TASK ITEM >>
Keyword search on "alapján": report each line of the records that contains it.
>>>
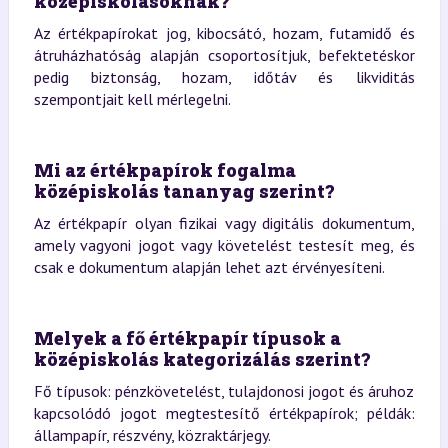
középiskolásoknak?
Az értékpapírokat jog, kibocsátó, hozam, futamidő és
átruházhatóság alapján csoportosítjuk, befektetéskor
pedig biztonság, hozam, időtáv és likviditás
szempontjait kell mérlegelni.
Mi az értékpapírok fogalma
középiskolás tananyag szerint?
Az értékpapír olyan fizikai vagy digitális dokumentum,
amely vagyoni jogot vagy követelést testesít meg, és
csak e dokumentum alapján lehet azt érvényesíteni.
Melyek a fő értékpapír típusok a
középiskolás kategorizálás szerint?
Fő típusok: pénzkövetelést, tulajdonosi jogot és áruhoz
kapcsolódó jogot megtestesítő értékpapírok; példák:
állampapír, részvény, közraktárjegy.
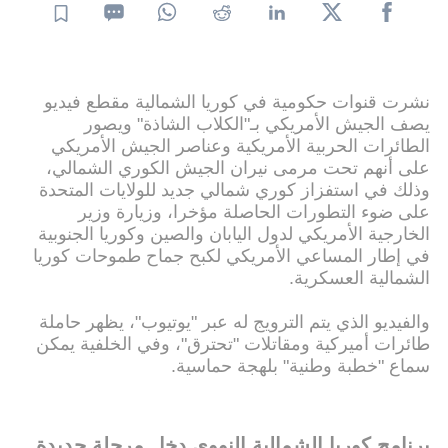
نشرت قنوات حكومية في كوريا الشمالية مقطع فيديو
يصف الجيش الأمريكي بـ"الكلاب الشاذة" ويصور
الطائرات الحربية الأمريكية وعناصر الجيش الأمريكي
على أنهم تحت مرمى نيران الجيش الكوري الشمالي،
وذلك في استفزاز كوري شمالي جديد للولايات المتحدة
على ضوء التطورات الحاصلة مؤخرا، وزيارة وزير
الخارجية الأمريكي لدول اليابان والصين وكوريا الجنوبية
في إطار المساعي الأمريكي لكبح جماح طموحات كوريا
الشمالية العسكرية.
والفيديو الذي يتم الترويج له عبر "يوتيوب"، يظهر حاملة
طائرات أميركية ومقاتلات "تحترق"، وفي الخلفية يمكن
سماع "خطبة وطنية" بلهجة حماسية.
برنامج كوريا الشمالية النووي دخل مرحلة جديدة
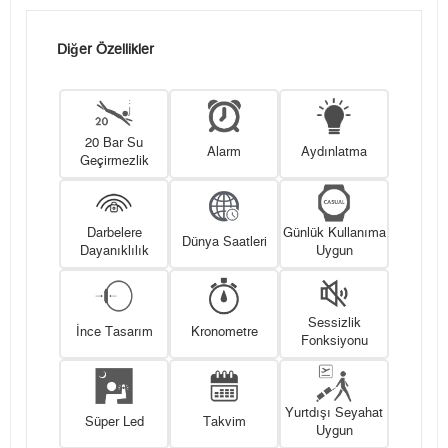
Diğer Özellikler
20 Bar Su
Alarm
Aydınlatma
Geçirmezlik
Darbelere
Günlük Kullanıma
Dünya Saatleri
Dayanıklılık
Uygun
Sessizlik
İnce Tasarım
Kronometre
Fonksiyonu
Yurtdışı Seyahat
Süper Led
Takvim
Uygun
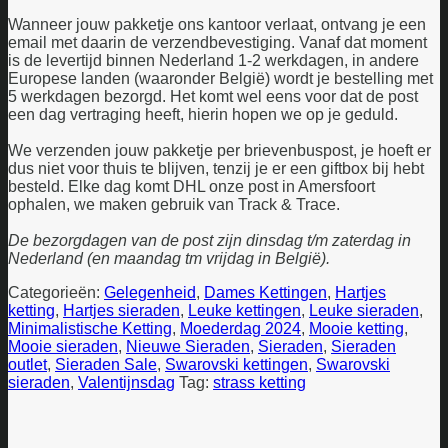
Wanneer jouw pakketje ons kantoor verlaat, ontvang je een
email met daarin de verzendbevestiging. Vanaf dat moment
is de levertijd binnen Nederland 1-2 werkdagen, in andere
Europese landen (waaronder België) wordt je bestelling met
5 werkdagen bezorgd. Het komt wel eens voor dat de post
een dag vertraging heeft, hierin hopen we op je geduld.
We verzenden jouw pakketje per brievenbuspost, je hoeft er
dus niet voor thuis te blijven, tenzij je er een giftbox bij hebt
besteld. Elke dag komt DHL onze post in Amersfoort
ophalen, we maken gebruik van Track & Trace.
De bezorgdagen van de post zijn dinsdag t/m zaterdag in
Nederland (en maandag tm vrijdag in België).
Categorieën:
Gelegenheid
,
Dames Kettingen
,
Hartjes
ketting
,
Hartjes sieraden
,
Leuke kettingen
,
Leuke sieraden
,
Minimalistische Ketting
,
Moederdag 2024
,
Mooie ketting
,
Mooie sieraden
,
Nieuwe Sieraden
,
Sieraden
,
Sieraden
outlet
,
Sieraden Sale
,
Swarovski kettingen
,
Swarovski
sieraden
,
Valentijnsdag
Tag:
strass ketting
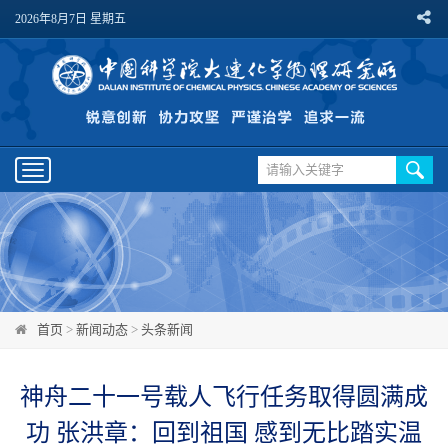
2026年8月7日 星期五
Toggle
navigation
首页
>
新闻动态
>
头条新闻
神舟二十一号载人飞行任务取得圆满成
功 张洪章：回到祖国 感到无比踏实温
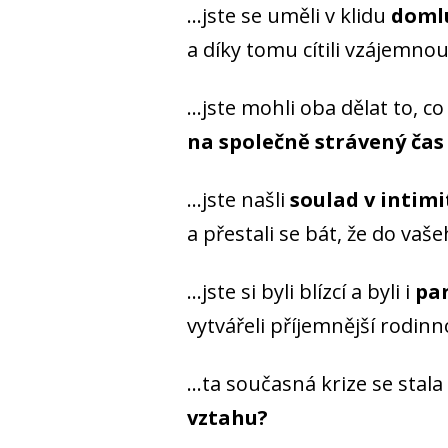
...jste se uměli v klidu
doml
a díky tomu cítili vzájemno
...jste mohli oba dělat to, c
na společně strávený čas
...jste našli
soulad v intimit
a přestali se bát, že do vaš
...jste si byli blízcí a byli i
par
vytvářeli příjemnější rodin
...ta současná krize se stala
vztahu?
<<<
REPLY >>
átruházhatóság alapján csoportosítjuk, befektetéskor
csak e dokumentum alapján lehet azt érvényesíteni.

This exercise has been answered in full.